The DEGS1, MRAP, PLUNC, RRAGD, EDIL3, IL7R, DHRS11, HCP5, WNT5A and KIF13A were selected to construct a 10-gene signature. Many of these genes have already been proven to participate in carcinogenesis and the TME. As a major dihydroceramide desaturase in human neuroblastoma cells, DEGS1 was identified as being crucial for cell proliferation via cell cycle checkpoint evasion [55]. ABTL0812, an anti-cancer molecule, has been proven to suppress DEGS1 activity to promote cytotoxic autophagy in cancer cells [56]. Moreover, inhibition of DEGS1 has been found to activate endoplasmic reticulum stress and autophagy, which is essential in maintaining immunophenotypic and functional stem cells [57]. RRAGD is a monomeric guanine nucleotide-binding protein that enhances nutritious metabolism and tumor proliferation via activating the mTOR pathway [58]. RRAGD has also been reported to be overexpressed and to correlated with an unfavorable outcome in HCC patients [59]. Here, we identified DEGS1 and RRAGD as being overexpressed in the high-risk RC group, and to be correlated with advanced tumor stage and tumor size, further highlighting the clinical value of evaluating their expression in cancer. We also found that DEGS1 was correlated with the infiltration of different immune cells, especially neutrophils, providing a clue for the potential immunomodulatory role of DEGS1.

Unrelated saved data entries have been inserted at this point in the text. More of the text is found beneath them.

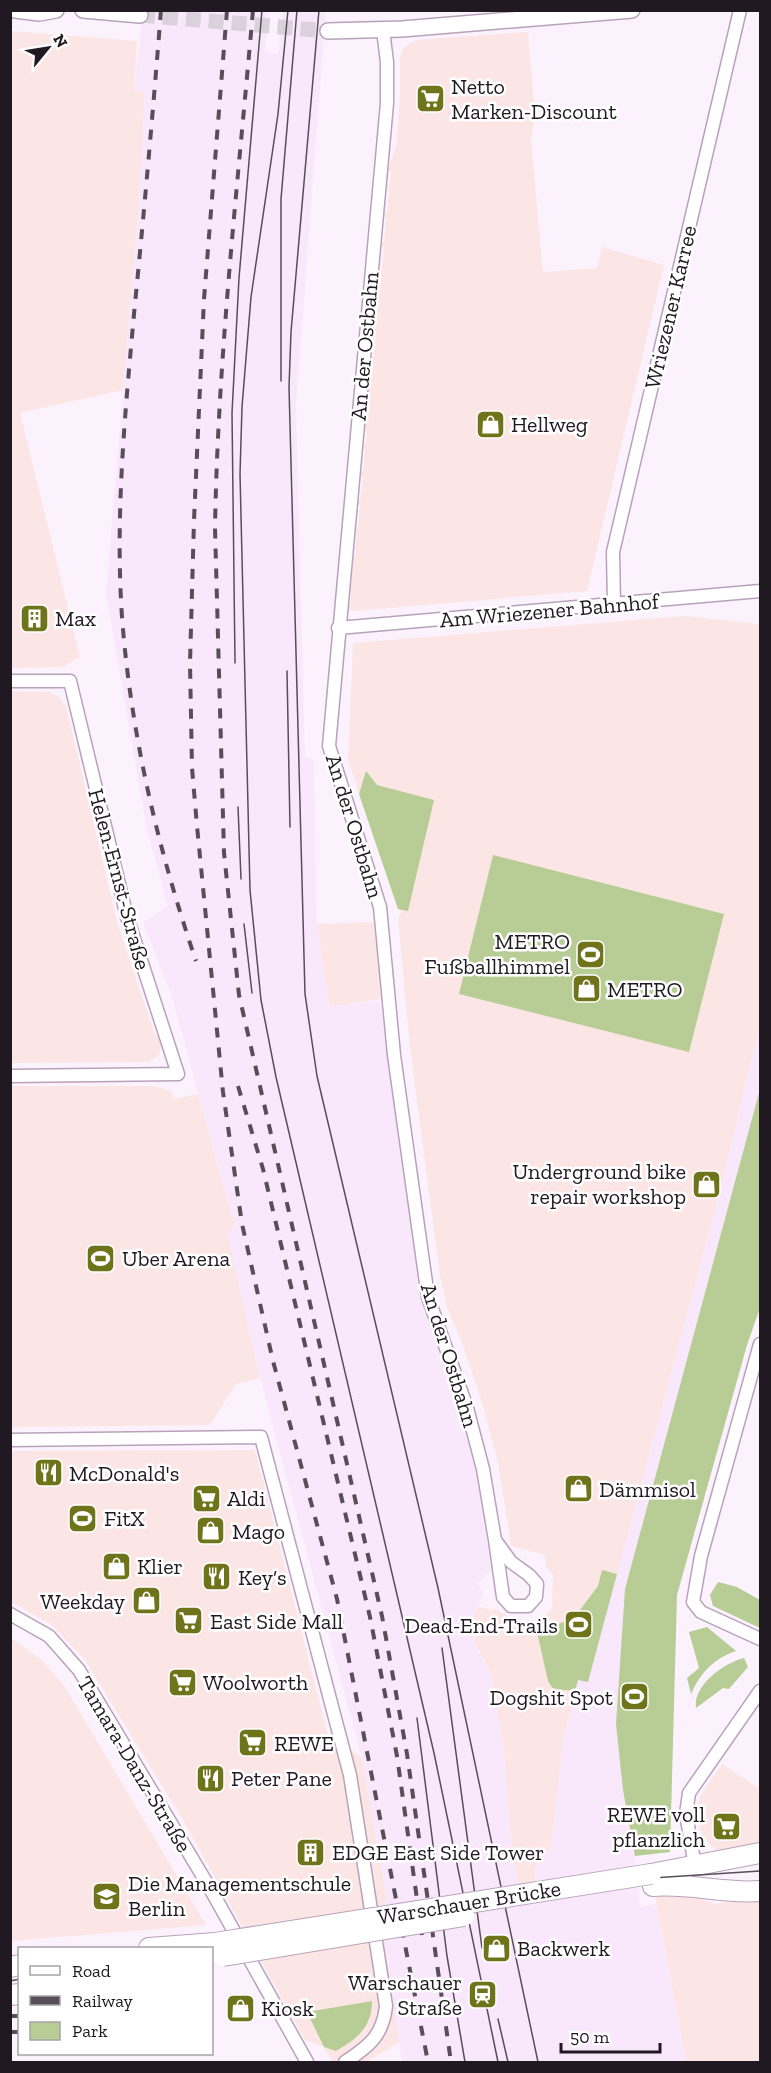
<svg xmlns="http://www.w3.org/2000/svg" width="771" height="2073" font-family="'Zilla Slab',serif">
<rect width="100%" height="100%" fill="#fbf2fd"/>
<!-- commercial -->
<path fill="#fce6e5" d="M10 31 137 41 134 90 145 91 139 202 123 390 20 413 80 657 63 667 11 668Z
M528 32 535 115 531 139 543 272 597 268 602 247 664 265 587 591 355 611 348 610 347 605 351 603V592H348L351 557H355L357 534 353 533 354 528H358L360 505H356V500H360L363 477 358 476 359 472H363L365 448 361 447V443H366L367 432 362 431 367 385H371L373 362 369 361V357H374L376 334 371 333 372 328H376L378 304 374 303 375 299H379L381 276 377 275V270H382L384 247 379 246 380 242H384L386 218 382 217V213H387L389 189 385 188V185H390L391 172 388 169 396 146 400 95V56L405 46 417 40Z
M684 616 760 624V1025L719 1195 588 1682 578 1680 564 1736 551 1847 534 1869 536 1883 519 1887 510 1832 504 1752 491 1674 475 1643 472 1619 478 1606 494 1611V1608L517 1621 531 1622 542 1617 552 1609 553 1575 546 1567 545 1555 511 1546 499 1468 483 1405 463 1345 447 1307 440 1276 410 1048 398 919 402 911 398 909 348 760 353 643Z
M10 691 49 692 58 696 66 706 117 922 155 1035 161 1038 162 1042 159 1055 149 1062 11 1063Z
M374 922 381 999 329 1007 317 924Z
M10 1086H154L171 1091 174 1099 198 1094 235 1228 227 1231 260 1378 236 1384 210 1425 11 1427Z
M255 1450 328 1735 362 1758 387 1899 380 1908 400 2042 366 2062H333L324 2047 305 2040 183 1820 85 1660 52 1625 11 1602 10 1451Z
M11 1638 42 1660 65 1687 206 1925 11 1941Z
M722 1764 760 1789V1842L721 1851 714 1849 704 1838 697 1823 696 1812 701 1795Z
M666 1895 697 1898 718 1905 720 1902 760 1901V2062H686L655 1896Z"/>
<!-- built -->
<path fill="#f9e8fb" d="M143 11H268L265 52 278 54 283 11H326L296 406 305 756 314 760 317 924 329 1007 380 1001 420 1296 456 1397 476 1471 484 1517 491 1571 478 1584 483 1593 472 1619 471 1630 479 1654 491 1674 504 1752 510 1832 519 1887 536 1883 534 1869 551 1847 564 1736 578 1679 588 1682 719 1195 760 1025V1089L625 1589 620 1759 623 1790 635 1856 640 1907 656 1904 686 2062H402L380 1908 387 1899 362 1758 260 1378 227 1231 235 1228 172 997 143 922 168 906 147 830 106 593 139 202 145 92 134 91Z"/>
<!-- green -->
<path fill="#b7cd95" d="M366 771 377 785 434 800 408 911 398 909 359 794Z
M493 855 724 914 689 1052 459 994Z
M760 1089V1308L747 1345 677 1595 670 1852 635 1856 623 1790 616 1724 625 1589Z
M602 1570 617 1574 588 1682 578 1680 575 1691 553 1689 548 1681 537 1632 574 1618 598 1586Z
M718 1582 737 1587 760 1600V1628L713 1606 710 1595Z
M707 1627 736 1651C714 1658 700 1673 691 1694L687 1678 699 1668 689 1632Z
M744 1658 748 1667 729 1689 723 1688 696 1708C693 1685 724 1663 744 1658Z
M372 2001C372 2027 357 2039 336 2051L324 2047 307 2012Z"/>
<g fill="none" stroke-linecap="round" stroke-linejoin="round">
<!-- tertiary-tunnel -->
<path stroke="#dad1dc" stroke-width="15" stroke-dasharray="15 8" stroke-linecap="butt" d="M140 15 328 31"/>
<defs>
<path id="minor" d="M383 30 387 62V103L329 746 380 907 394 1055 428 1297 467 1408 483 1469 495 1540
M614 604 613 552 740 10
M338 628 760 591
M10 681H70L127 917 178 1074 10 1076
M760 1344 701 1556 693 1602 701 1612 760 1639
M10 1440 261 1437 350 1775 386 2006C383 2036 368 2047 345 2062
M495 1540 511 1562 529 1575 537 1584 536 1597 528 1606H511L503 1597Z
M10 1614 49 1636 79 1670 211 1890 307 2062
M695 1866 686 1814 689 1793 760 1691"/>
<path id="tertiary" d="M15 10 39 13 56 10
M83 10 140 15
M328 31 402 29 632 10"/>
<path id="primary" d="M651 1874 760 1853
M653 1886C690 1883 724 1894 760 1891
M149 1948 215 1943
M10 1967 20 1965
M10 1995 20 1994"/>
</defs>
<!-- minor casing -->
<use href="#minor" stroke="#b8a2bb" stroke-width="15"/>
<!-- tertiary casing -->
<use href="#tertiary" stroke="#b8a2bb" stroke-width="18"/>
<!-- primary casing -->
<use href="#primary" stroke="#b8a2bb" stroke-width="22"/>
<!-- minor -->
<use href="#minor" stroke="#fff" stroke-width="12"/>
<!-- tertiary -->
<use href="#tertiary" stroke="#fff" stroke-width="15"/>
<!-- primary -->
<use href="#primary" stroke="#fff" stroke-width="20"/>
<!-- tram -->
<path stroke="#574e58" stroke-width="1.5" d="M288 10 278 114 251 297 242 407 240 474 250 890 261 1000 276 1077 434 1753 498 2062
M319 10 291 332 289 387 305 994 317 1076 438 1588 538 2062
M281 381V199L297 10
M235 663 232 413 239 278 262 10
M287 671 290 827
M238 807 241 879
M244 924 252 993
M442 1648 482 1948
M417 1718 447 1956 465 2062
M208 1948 652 1878 760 1871
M10 1981 20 1979
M498 2019 508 2062"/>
<!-- rail -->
<path stroke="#574e58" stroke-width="4" stroke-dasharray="10 10" stroke-linecap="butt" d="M161 10C153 112 144 213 134 314 125 414 115 516 122 617 131 736 158 849 196 961
M227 10 204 299 194 520 190 663 192 768 197 826 223 1092 242 1224 273 1361 337 1599 428 2062
M253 10C238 183 218 355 215 528L224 853 239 995 382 1616 407 1754 451 2062
M238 1086 263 1169 370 1617 397 1756 422 1935
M10 2016H20
M10 2032H20"/>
<defs>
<path id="primary-bridge" d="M215 1943 651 1874
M223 1956 464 1916"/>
</defs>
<!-- primary-bridge casing -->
<use href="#primary-bridge" stroke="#b8a2bb" stroke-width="22" stroke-linecap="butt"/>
<!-- primary-bridge -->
<use href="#primary-bridge" stroke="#fff" stroke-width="20"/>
</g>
<!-- icons -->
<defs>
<symbol id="supermarket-square" viewBox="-11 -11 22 22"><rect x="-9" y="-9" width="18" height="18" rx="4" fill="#6f731a" stroke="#fff"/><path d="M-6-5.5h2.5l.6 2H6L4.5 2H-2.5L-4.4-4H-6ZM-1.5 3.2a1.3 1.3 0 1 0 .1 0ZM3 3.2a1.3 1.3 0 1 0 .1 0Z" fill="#fff"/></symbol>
<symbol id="shop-square" viewBox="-11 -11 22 22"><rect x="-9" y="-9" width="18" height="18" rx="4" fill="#6f731a" stroke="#fff"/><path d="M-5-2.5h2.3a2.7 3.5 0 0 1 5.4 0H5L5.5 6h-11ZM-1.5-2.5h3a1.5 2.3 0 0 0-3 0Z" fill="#fff"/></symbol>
<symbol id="building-square" viewBox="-11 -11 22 22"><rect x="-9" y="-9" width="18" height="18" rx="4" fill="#6f731a" stroke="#fff"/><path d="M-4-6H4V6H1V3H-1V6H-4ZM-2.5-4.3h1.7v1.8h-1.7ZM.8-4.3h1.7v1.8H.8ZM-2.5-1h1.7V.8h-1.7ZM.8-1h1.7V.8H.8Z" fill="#fff"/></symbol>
<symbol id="stadium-square" viewBox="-11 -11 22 22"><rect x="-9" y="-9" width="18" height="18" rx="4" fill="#6f731a" stroke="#fff"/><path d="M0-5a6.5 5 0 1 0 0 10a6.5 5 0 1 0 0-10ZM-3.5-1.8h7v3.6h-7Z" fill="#fff"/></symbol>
<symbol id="restaurant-square" viewBox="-11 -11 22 22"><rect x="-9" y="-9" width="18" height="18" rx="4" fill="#6f731a" stroke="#fff"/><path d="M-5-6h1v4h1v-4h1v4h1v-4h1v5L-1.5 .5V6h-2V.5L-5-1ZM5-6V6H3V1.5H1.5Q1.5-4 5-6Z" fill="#fff"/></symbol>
<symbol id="university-square" viewBox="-11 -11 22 22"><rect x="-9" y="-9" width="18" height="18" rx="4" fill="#6f731a" stroke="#fff"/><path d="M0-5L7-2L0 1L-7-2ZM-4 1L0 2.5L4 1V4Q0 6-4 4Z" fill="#fff"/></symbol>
<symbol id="station-square" viewBox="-11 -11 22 22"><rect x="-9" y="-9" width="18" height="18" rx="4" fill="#6f731a" stroke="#fff"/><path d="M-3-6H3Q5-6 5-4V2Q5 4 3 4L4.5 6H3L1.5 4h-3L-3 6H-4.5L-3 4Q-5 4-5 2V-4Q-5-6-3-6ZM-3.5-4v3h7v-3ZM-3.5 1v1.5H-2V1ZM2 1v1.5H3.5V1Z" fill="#fff"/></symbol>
</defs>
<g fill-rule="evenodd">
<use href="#supermarket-square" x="414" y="82" width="33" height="33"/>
<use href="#shop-square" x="474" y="408" width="33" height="33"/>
<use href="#building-square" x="18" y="602" width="33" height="33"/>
<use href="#stadium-square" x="574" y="938" width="33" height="33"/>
<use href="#shop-square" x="570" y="972" width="33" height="33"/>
<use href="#shop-square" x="690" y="1168" width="33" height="33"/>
<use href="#stadium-square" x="84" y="1242" width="33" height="33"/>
<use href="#restaurant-square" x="32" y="1456" width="33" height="33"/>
<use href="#shop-square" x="562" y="1472" width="33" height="33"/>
<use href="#supermarket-square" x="190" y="1482" width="33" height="33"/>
<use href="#stadium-square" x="66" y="1502" width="33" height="33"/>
<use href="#shop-square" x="194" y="1514" width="33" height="33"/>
<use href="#shop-square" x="100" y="1550" width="33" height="33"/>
<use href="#restaurant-square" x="200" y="1560" width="33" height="33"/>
<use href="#shop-square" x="130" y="1584" width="33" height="33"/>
<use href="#supermarket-square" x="172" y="1604" width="33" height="33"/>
<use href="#stadium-square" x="562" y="1608" width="33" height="33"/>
<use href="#supermarket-square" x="166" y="1666" width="33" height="33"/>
<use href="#stadium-square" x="618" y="1680" width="33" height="33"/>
<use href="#supermarket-square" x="236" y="1726" width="33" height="33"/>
<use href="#restaurant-square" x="194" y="1762" width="33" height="33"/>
<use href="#supermarket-square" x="710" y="1810" width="33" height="33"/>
<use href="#building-square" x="294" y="1836" width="33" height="33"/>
<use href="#university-square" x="90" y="1880" width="33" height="33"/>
<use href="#shop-square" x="480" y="1932" width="33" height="33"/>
<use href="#station-square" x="466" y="1978" width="33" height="33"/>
<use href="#shop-square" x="224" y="1992" width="33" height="33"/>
</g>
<g text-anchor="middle" stroke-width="5" stroke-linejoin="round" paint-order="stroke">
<!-- poi labels -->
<g font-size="22" fill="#211922" stroke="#fff" text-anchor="start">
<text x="451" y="94">Netto<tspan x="451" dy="25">Marken-Discount</tspan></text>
<text x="511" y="432">Hellweg</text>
<text x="55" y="626">Max</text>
<text x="570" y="949" text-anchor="end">METRO<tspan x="570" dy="25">Fußballhimmel</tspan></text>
<text x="607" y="997">METRO</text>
<text x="686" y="1179" text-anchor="end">Underground bike<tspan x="686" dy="25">repair workshop</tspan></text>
<text x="122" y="1266">Uber Arena</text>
<text x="69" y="1481">McDonald's</text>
<text x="599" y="1497">Dämmisol</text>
<text x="227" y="1506">Aldi</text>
<text x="104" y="1526">FitX</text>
<text x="232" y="1539">Mago</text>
<text x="137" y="1574">Klier</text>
<text x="238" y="1585">Key‘s</text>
<text x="125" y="1609" text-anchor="end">Weekday</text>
<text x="210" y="1629">East Side Mall</text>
<text x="558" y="1633" text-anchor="end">Dead-End-Trails</text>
<text x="203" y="1690">Woolworth</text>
<text x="613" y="1705" text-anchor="end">Dogshit Spot</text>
<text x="274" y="1751">REWE</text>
<text x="231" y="1786">Peter Pane</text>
<text x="705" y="1822" text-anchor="end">REWE voll<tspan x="705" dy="25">pflanzlich</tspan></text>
<text x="332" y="1860">EDGE East Side Tower</text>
<text x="128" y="1891">Die Managementschule<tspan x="128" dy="25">Berlin</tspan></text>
<text x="517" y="1956">Backwerk</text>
<text x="462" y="1990" text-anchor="end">Warschauer<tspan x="462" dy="25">Straße</tspan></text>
<text x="261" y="2016">Kiosk</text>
</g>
<!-- street labels -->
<g font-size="22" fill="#211922" stroke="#fff">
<text transform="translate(670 307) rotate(-77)" y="8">Wriezener Karree</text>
<text transform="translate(364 346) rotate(-85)" y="8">An der Ostbahn</text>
<text transform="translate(549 610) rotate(-5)" y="8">Am Wriezener Bahnhof</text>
<text transform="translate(355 826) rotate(73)" y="8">An der Ostbahn</text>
<text transform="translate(120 879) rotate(75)" y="8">Helen-Ernst-Straße</text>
<text transform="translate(450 1355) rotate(73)" y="8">An der Ostbahn</text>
<text transform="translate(135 1764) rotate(59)" y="8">Tamara-Danz-Straße</text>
<text transform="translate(469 1902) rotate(-9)" y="8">Warschauer Brücke</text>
</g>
</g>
<!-- border -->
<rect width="771" height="2073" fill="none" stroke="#211922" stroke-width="24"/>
<!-- legend -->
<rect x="18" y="1947" width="195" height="108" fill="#ffffff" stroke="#a6a3a7" stroke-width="1.5"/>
<rect x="30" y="1966" width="30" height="9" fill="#ffffff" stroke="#a6a3a7" stroke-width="1.5"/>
<text x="72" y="1977" font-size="18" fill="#211922">Road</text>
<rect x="30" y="1996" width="30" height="9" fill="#574e58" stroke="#a6a3a7" stroke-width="1.5"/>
<text x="72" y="2007" font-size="18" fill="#211922">Railway</text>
<rect x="30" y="2022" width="30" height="18" fill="#b7cd95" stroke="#a6a3a7" stroke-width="1.5"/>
<text x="72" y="2037" font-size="18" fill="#211922">Park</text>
<!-- north arrow -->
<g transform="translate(48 48) rotate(60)" stroke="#ffffff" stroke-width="4.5" paint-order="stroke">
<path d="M0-4.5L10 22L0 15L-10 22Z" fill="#211922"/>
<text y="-9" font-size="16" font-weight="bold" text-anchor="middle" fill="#211922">N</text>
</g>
<!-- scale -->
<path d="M561 2043v9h99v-9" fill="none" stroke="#211922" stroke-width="3"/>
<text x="570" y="2043" font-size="18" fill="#211922" stroke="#ffffff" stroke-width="4.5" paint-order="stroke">50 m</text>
</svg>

In conclusion, we divided all RC patients into four subtypes based on different compositions of TME components and afforded the biological interpretability for those differences. Moreover, the differences in clinical characteristics and prognosis among different RC subtypes enabled us to establish a robust and concise model by including only 10 DEGs, which provided predictions for both prognosis and immunotherapy response. We believe that both the non-predefined four subtypes we established by unsupervised clustering and the corresponding degenerated 10-gene prognostic model may facilitate our understanding of RC heterogeneity, help the clinical stratification of RC patients and assist the clinical decision-making process.